As empresas capitalistas tem a permissão para serem organizadas como ditaduras no ambiente de trabalho. Um componente essencial do poder de um proprietário de um negócio é o direito de dizer aos empregados o que fazer. Essa é a base do contrato de trabalho: quem procura o emprego concorda em seguir as ordens do empregador em troca de um salário. É claro, um empregador também é livre para garantir aos trabalhadores uma autonomia considerável, e em algumas situações esta é a forma de organizar o trabalho que maximiza os lucros. Mas tal autonomia é dada ou negada ao bel prazer do dono. Nenhum conceito robusto de auto-determinação permitiria que a autonomia dependesse das preferências de elites.

Um defensor do capitalismo poderia responder que um trabalhador que não gosta do comando do chefe pode sempre se demitir. Mas como por definição falta aos trabalhadores meios independentes de subsistência, se eles se demitirem terão de procurar por um novo emprego e, na medida que os empregos disponíveis estão em firmas capitalistas, eles ainda serão objeto das ordens de um chefe.

4. Os governos tem de estar à serviço dos interesses de capitalistas privados

O controle privado sobre as principais decisões de investimento cria uma pressão constante sobre as autoridades públicas para ordenar leis favoráveis aos interesses dos capitalistas. A ameaça do desinvestimento e da mobilidade do capital está sempre no pano de fundo de discussões de políticas públicas, e assim os políticos, não importa a orientação ideológica, são forçados a se preocupar em sustentar um “bom clima para os negócios.”

Valores democráticos são vazios enquanto uma classe de cidadãos tem prioridade sobre todos os demais.

5. As elites controlam o sistema político

Finalmente, as pessoas ricas tem um maior acesso do que os outros ao poder político. Esse é o caso em todas as democracias capitalistas, mesmo que a desigualdade de poder político baseada na riqueza seja muito maior em alguns países do que em outros.

Os mecanismos específicos para esse acesso mais fácil são muito variados: contribuições para campanhas políticas; financiamento de esforços de lobby; contatos sociais na elite de varios tipos; e subornos abertos e outras formas de corrupção.

Nos Estados Unidos não são apenas indivíduos ricos, mas também corporações capitalistas, que não encontram nenhuma restrição significativa em sua capacidade de usar recursos privados para propósitos políticos. Este acesso diferencial ao poder político esvazia o princípio mais básico de Democracia.

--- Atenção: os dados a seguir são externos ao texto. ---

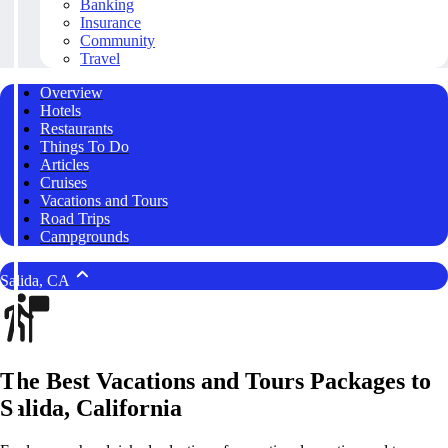
Banking
Insurance
Community
Travel
Overview
Hotels
Restaurants
Things To Do
Articles
Cruises
Vacations and Tours
Road Trips
Campgrounds
Salida, CA
The Best Vacations and Tours Packages to
Salida, California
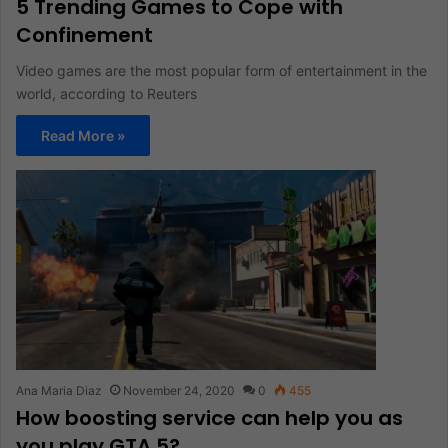
5 Trending Games to Cope with
Confinement
Video games are the most popular form of entertainment in the
world, according to Reuters
Read More »
Ana Maria Diaz
November 24, 2020
0
455
How boosting service can help you as
you play GTA 5?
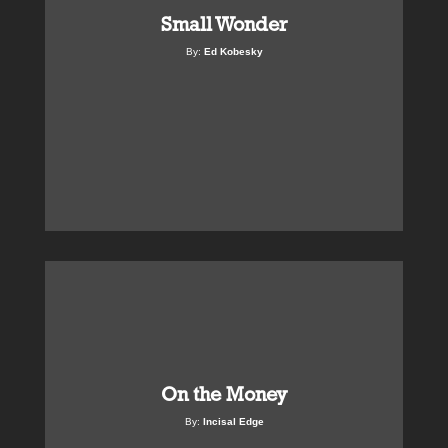
Small Wonder
By:
Ed Kobesky
On the Money
By:
Incisal Edge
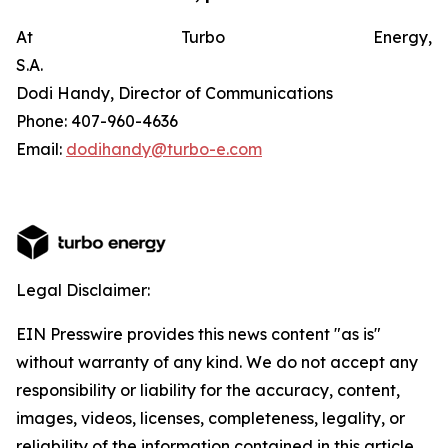
At Turbo Energy,
S.A.
Dodi Handy, Director of Communications
Phone: 407-960-4636
Email:
dodihandy@turbo-e.com
Legal Disclaimer:
EIN Presswire provides this news content "as is"
without warranty of any kind. We do not accept any
responsibility or liability for the accuracy, content,
images, videos, licenses, completeness, legality, or
reliability of the information contained in this article.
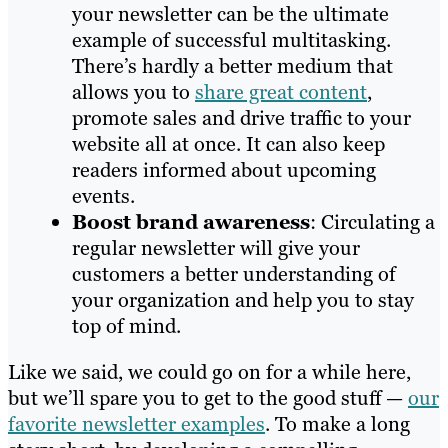
your newsletter can be the ultimate
example of successful multitasking.
There’s hardly a better medium that
allows you to
share great content
,
promote sales and drive traffic to your
website all at once. It can also keep
readers informed about upcoming
events.
Boost brand awareness
: Circulating a
regular newsletter will give your
customers a better understanding of
your organization and help you to stay
top of mind.
Like we said, we could go on for a while here,
but we’ll spare you to get to the good stuff —
our
favorite newsletter examples
. To make a long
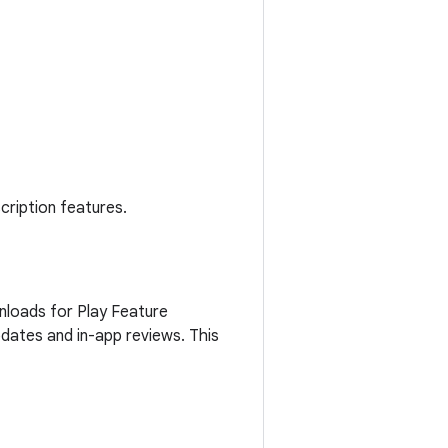
cription features.
nloads for Play Feature
updates and in-app reviews. This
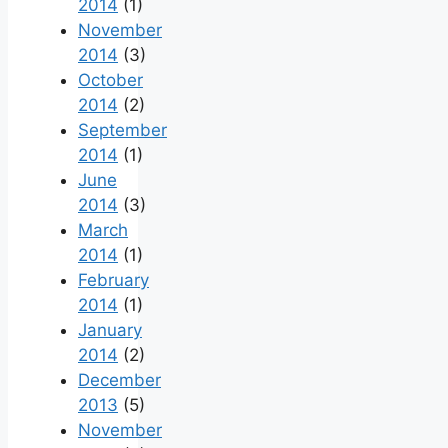
2014
(1)
November
2014
(3)
October
2014
(2)
September
2014
(1)
June
2014
(3)
March
2014
(1)
February
2014
(1)
January
2014
(2)
December
2013
(5)
November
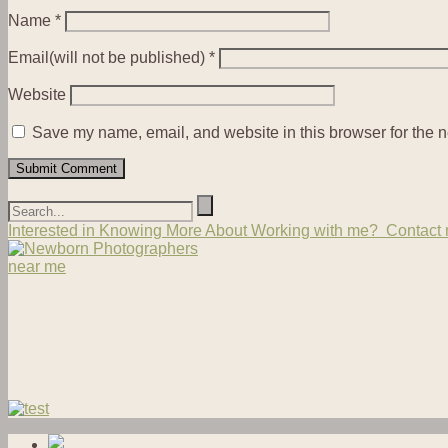
Name
*
Email(will not be published)
*
Website
Save my name, email, and website in this browser for the n
Interested in Knowing More About Working with me? Contact m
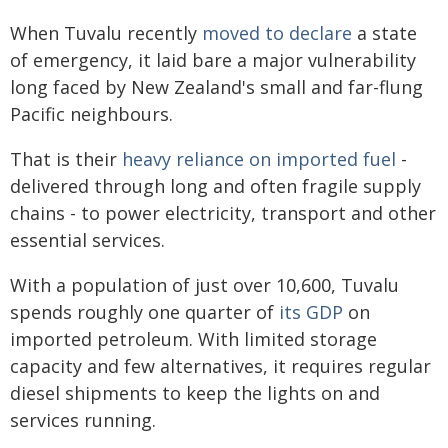
When Tuvalu recently
moved to declare
a state
of emergency, it laid bare a major vulnerability
long faced by New Zealand's small and far-flung
Pacific neighbours.
That is their
heavy reliance on imported fuel
-
delivered through long and often fragile supply
chains - to power electricity, transport and other
essential services.
With a population of just over 10,600, Tuvalu
spends roughly one quarter of
its GDP
on
imported petroleum. With limited storage
capacity and few alternatives, it requires regular
diesel shipments to keep the lights on and
services running.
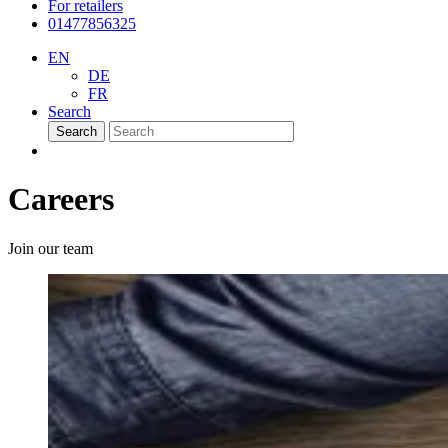
For retailers
01477856325
EN
DE
FR
Search
Search
Careers
Join our team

Estas consequências são endêmicas ao Capitalismo como um sistema econômico. Isso não significa que elas não possam às vezes serem mitigadas em sociedades capitalistas. Em diferentes tempos e lugares, muitas políticas foram construídas para compensar pela deformação da Liberdade e da Democracia sob o Capitalismo.

Restrições públicas podem ser impostas sobre o investimento privado de forma a enfraquecer o rígido limite entre público e privado; um forte setor público e formas ativas de investimento estatal podem diminuir a ameaça da mobilidade de Capital; restrições no uso de riqueza privada em eleições e o financiamento público de campanhas políticas podem reduzir o acesso privilegiado dos ricos ao poder político; leis trabalhistas podem fortalecer o poder político coletivo dos trabalhadores tanto na arena política quanto no espaço de trabalho; e uma ampla variedade de políticas de Bem-Estar Social podem aumentar a Liberdade verdadeira daqueles sem acesso a riqueza privada.

Quando as condições políticas são as certas, os aspectos anti-democráticos e de embaraço à Liberdade do Capitalismo podem ser aliviados, mas não podem ser eliminados. Domar o Capitalismo desta forma tem sido o objetivo central das políticas defendidas por socialistas dentro de economias capitalistas mundo à fora.

Mas se a liberdade e a democracia devem ser realizadas por completo, o capitalismo não deve ser meramente domado. Ele precisa ser superado.